Below are the records; retype them exactly and omit each picture.

PROVIDED DATA Start Marker

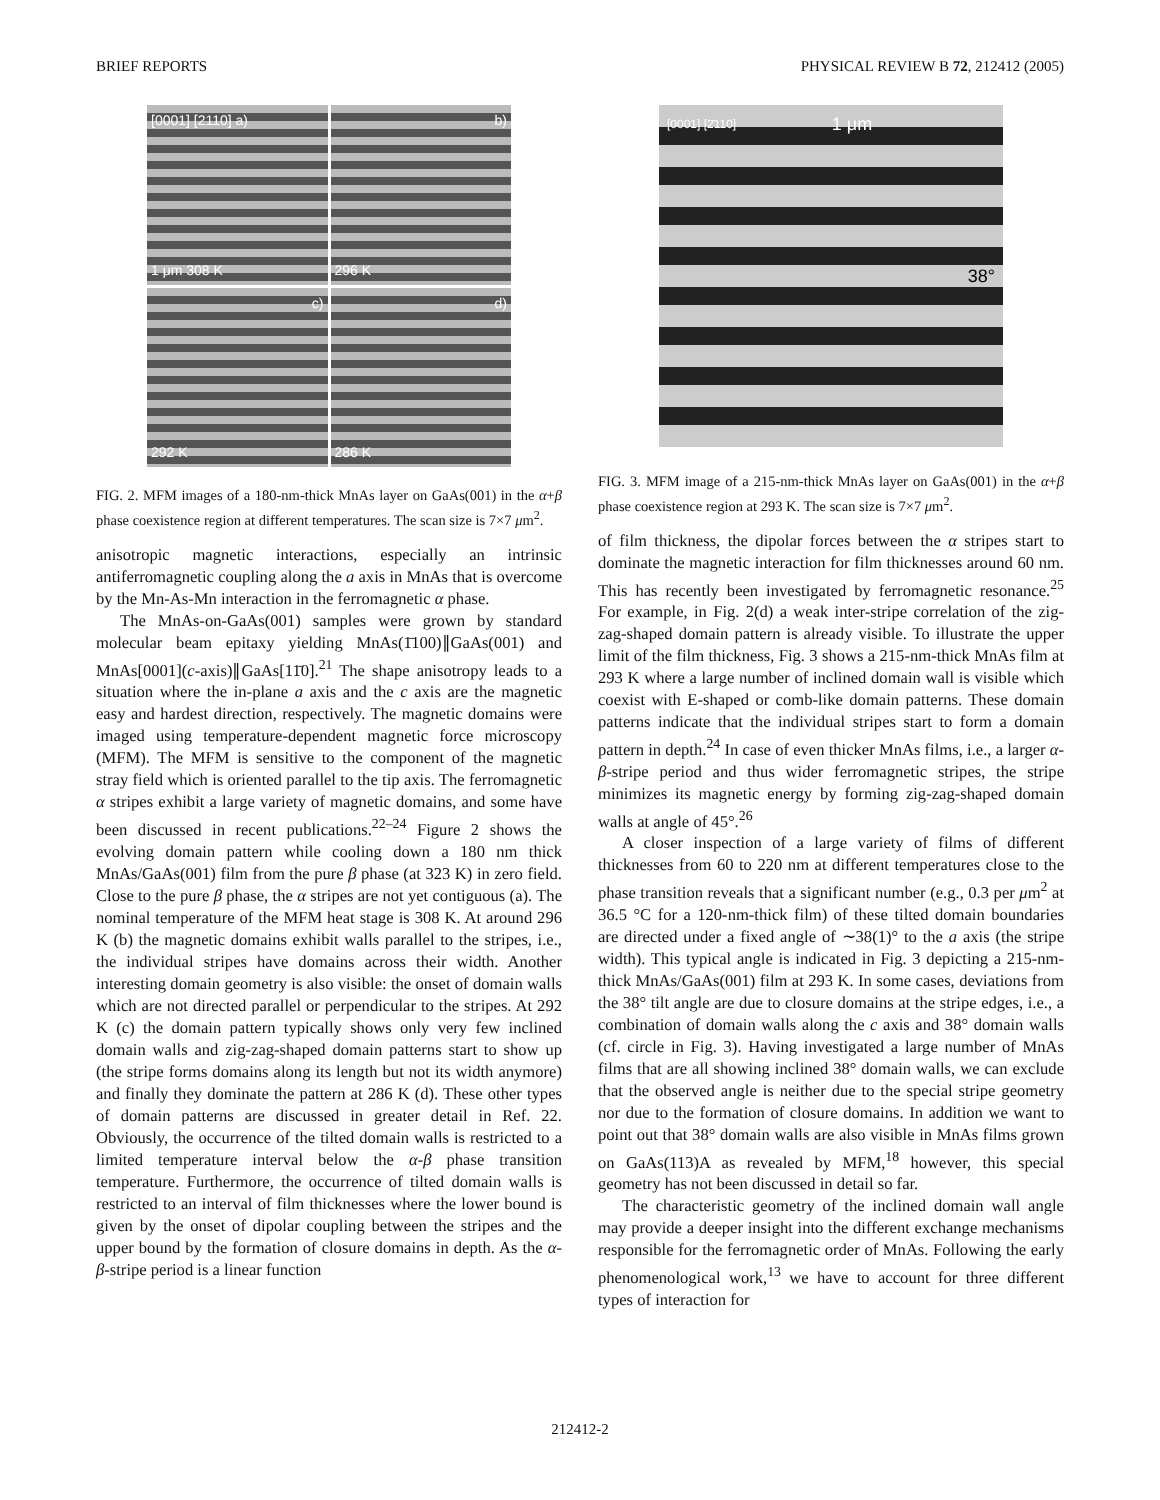BRIEF REPORTS PHYSICAL REVIEW B 72, 212412 (2005)
[0001] [2110] a)
1 μm 308 K
b)
296 K
c)
292 K
d)
286 K
FIG. 2. MFM images of a 180-nm-thick MnAs layer on GaAs(001) in the α+β phase coexistence region at different temperatures. The scan size is 7×7 μm<sup>2</sup>.
anisotropic magnetic interactions, especially an intrinsic antiferromagnetic coupling along the a axis in MnAs that is overcome by the Mn-As-Mn interaction in the ferromagnetic α phase.
The MnAs-on-GaAs(001) samples were grown by standard molecular beam epitaxy yielding MnAs(1̄100)∥GaAs(001) and MnAs[0001](c-axis)∥GaAs[11̄0].<sup>21</sup> The shape anisotropy leads to a situation where the in-plane a axis and the c axis are the magnetic easy and hardest direction, respectively. The magnetic domains were imaged using temperature-dependent magnetic force microscopy (MFM). The MFM is sensitive to the component of the magnetic stray field which is oriented parallel to the tip axis. The ferromagnetic α stripes exhibit a large variety of magnetic domains, and some have been discussed in recent publications.<sup>22–24</sup> Figure 2 shows the evolving domain pattern while cooling down a 180 nm thick MnAs/GaAs(001) film from the pure β phase (at 323 K) in zero field. Close to the pure β phase, the α stripes are not yet contiguous (a). The nominal temperature of the MFM heat stage is 308 K. At around 296 K (b) the magnetic domains exhibit walls parallel to the stripes, i.e., the individual stripes have domains across their width. Another interesting domain geometry is also visible: the onset of domain walls which are not directed parallel or perpendicular to the stripes. At 292 K (c) the domain pattern typically shows only very few inclined domain walls and zig-zag-shaped domain patterns start to show up (the stripe forms domains along its length but not its width anymore) and finally they dominate the pattern at 286 K (d). These other types of domain patterns are discussed in greater detail in Ref. 22. Obviously, the occurrence of the tilted domain walls is restricted to a limited temperature interval below the α-β phase transition temperature. Furthermore, the occurrence of tilted domain walls is restricted to an interval of film thicknesses where the lower bound is given by the onset of dipolar coupling between the stripes and the upper bound by the formation of closure domains in depth. As the α-β-stripe period is a linear function
[0001] [2̄110] 1 μm 38°
FIG. 3. MFM image of a 215-nm-thick MnAs layer on GaAs(001) in the α+β phase coexistence region at 293 K. The scan size is 7×7 μm<sup>2</sup>.
of film thickness, the dipolar forces between the α stripes start to dominate the magnetic interaction for film thicknesses around 60 nm. This has recently been investigated by ferromagnetic resonance.<sup>25</sup> For example, in Fig. 2(d) a weak inter-stripe correlation of the zig-zag-shaped domain pattern is already visible. To illustrate the upper limit of the film thickness, Fig. 3 shows a 215-nm-thick MnAs film at 293 K where a large number of inclined domain wall is visible which coexist with E-shaped or comb-like domain patterns. These domain patterns indicate that the individual stripes start to form a domain pattern in depth.<sup>24</sup> In case of even thicker MnAs films, i.e., a larger α-β-stripe period and thus wider ferromagnetic stripes, the stripe minimizes its magnetic energy by forming zig-zag-shaped domain walls at angle of 45°.<sup>26</sup>
A closer inspection of a large variety of films of different thicknesses from 60 to 220 nm at different temperatures close to the phase transition reveals that a significant number (e.g., 0.3 per μm<sup>2</sup> at 36.5 °C for a 120-nm-thick film) of these tilted domain boundaries are directed under a fixed angle of ∼38(1)° to the a axis (the stripe width). This typical angle is indicated in Fig. 3 depicting a 215-nm-thick MnAs/GaAs(001) film at 293 K. In some cases, deviations from the 38° tilt angle are due to closure domains at the stripe edges, i.e., a combination of domain walls along the c axis and 38° domain walls (cf. circle in Fig. 3). Having investigated a large number of MnAs films that are all showing inclined 38° domain walls, we can exclude that the observed angle is neither due to the special stripe geometry nor due to the formation of closure domains. In addition we want to point out that 38° domain walls are also visible in MnAs films grown on GaAs(113)A as revealed by MFM,<sup>18</sup> however, this special geometry has not been discussed in detail so far.
The characteristic geometry of the inclined domain wall angle may provide a deeper insight into the different exchange mechanisms responsible for the ferromagnetic order of MnAs. Following the early phenomenological work,<sup>13</sup> we have to account for three different types of interaction for
212412-2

PROVIDED DATA End Marker

■ YOUR SOLUTION ■
BRIEF REPORTS PHYSICAL REVIEW B 72, 212412 (2005)
[0001] [2110] a)
1 μm 308 K
b)
296 K
c)
292 K
d)
286 K
FIG. 2. MFM images of a 180-nm-thick MnAs layer on GaAs(001) in the α+β phase coexistence region at different temperatures. The scan size is 7×7 μm<sup>2</sup>.
anisotropic magnetic interactions, especially an intrinsic antiferromagnetic coupling along the a axis in MnAs that is overcome by the Mn-As-Mn interaction in the ferromagnetic α phase.
The MnAs-on-GaAs(001) samples were grown by standard molecular beam epitaxy yielding MnAs(1̄100)∥GaAs(001) and MnAs[0001](c-axis)∥GaAs[11̄0].<sup>21</sup> The shape anisotropy leads to a situation where the in-plane a axis and the c axis are the magnetic easy and hardest direction, respectively. The magnetic domains were imaged using temperature-dependent magnetic force microscopy (MFM). The MFM is sensitive to the component of the magnetic stray field which is oriented parallel to the tip axis. The ferromagnetic α stripes exhibit a large variety of magnetic domains, and some have been discussed in recent publications.<sup>22–24</sup> Figure 2 shows the evolving domain pattern while cooling down a 180 nm thick MnAs/GaAs(001) film from the pure β phase (at 323 K) in zero field. Close to the pure β phase, the α stripes are not yet contiguous (a). The nominal temperature of the MFM heat stage is 308 K. At around 296 K (b) the magnetic domains exhibit walls parallel to the stripes, i.e., the individual stripes have domains across their width. Another interesting domain geometry is also visible: the onset of domain walls which are not directed parallel or perpendicular to the stripes. At 292 K (c) the domain pattern typically shows only very few inclined domain walls and zig-zag-shaped domain patterns start to show up (the stripe forms domains along its length but not its width anymore) and finally they dominate the pattern at 286 K (d). These other types of domain patterns are discussed in greater detail in Ref. 22. Obviously, the occurrence of the tilted domain walls is restricted to a limited temperature interval below the α-β phase transition temperature. Furthermore, the occurrence of tilted domain walls is restricted to an interval of film thicknesses where the lower bound is given by the onset of dipolar coupling between the stripes and the upper bound by the formation of closure domains in depth. As the α-β-stripe period is a linear function
[0001] [2̄110] 1 μm 38°
FIG. 3. MFM image of a 215-nm-thick MnAs layer on GaAs(001) in the α+β phase coexistence region at 293 K. The scan size is 7×7 μm<sup>2</sup>.
of film thickness, the dipolar forces between the α stripes start to dominate the magnetic interaction for film thicknesses around 60 nm. This has recently been investigated by ferromagnetic resonance.<sup>25</sup> For example, in Fig. 2(d) a weak inter-stripe correlation of the zig-zag-shaped domain pattern is already visible. To illustrate the upper limit of the film thickness, Fig. 3 shows a 215-nm-thick MnAs film at 293 K where a large number of inclined domain wall is visible which coexist with E-shaped or comb-like domain patterns. These domain patterns indicate that the individual stripes start to form a domain pattern in depth.<sup>24</sup> In case of even thicker MnAs films, i.e., a larger α-β-stripe period and thus wider ferromagnetic stripes, the stripe minimizes its magnetic energy by forming zig-zag-shaped domain walls at angle of 45°.<sup>26</sup>
A closer inspection of a large variety of films of different thicknesses from 60 to 220 nm at different temperatures close to the phase transition reveals that a significant number (e.g., 0.3 per μm<sup>2</sup> at 36.5 °C for a 120-nm-thick film) of these tilted domain boundaries are directed under a fixed angle of ∼38(1)° to the a axis (the stripe width). This typical angle is indicated in Fig. 3 depicting a 215-nm-thick MnAs/GaAs(001) film at 293 K. In some cases, deviations from the 38° tilt angle are due to closure domains at the stripe edges, i.e., a combination of domain walls along the c axis and 38° domain walls (cf. circle in Fig. 3). Having investigated a large number of MnAs films that are all showing inclined 38° domain walls, we can exclude that the observed angle is neither due to the special stripe geometry nor due to the formation of closure domains. In addition we want to point out that 38° domain walls are also visible in MnAs films grown on GaAs(113)A as revealed by MFM,<sup>18</sup> however, this special geometry has not been discussed in detail so far.
The characteristic geometry of the inclined domain wall angle may provide a deeper insight into the different exchange mechanisms responsible for the ferromagnetic order of MnAs. Following the early phenomenological work,<sup>13</sup> we have to account for three different types of interaction for
212412-2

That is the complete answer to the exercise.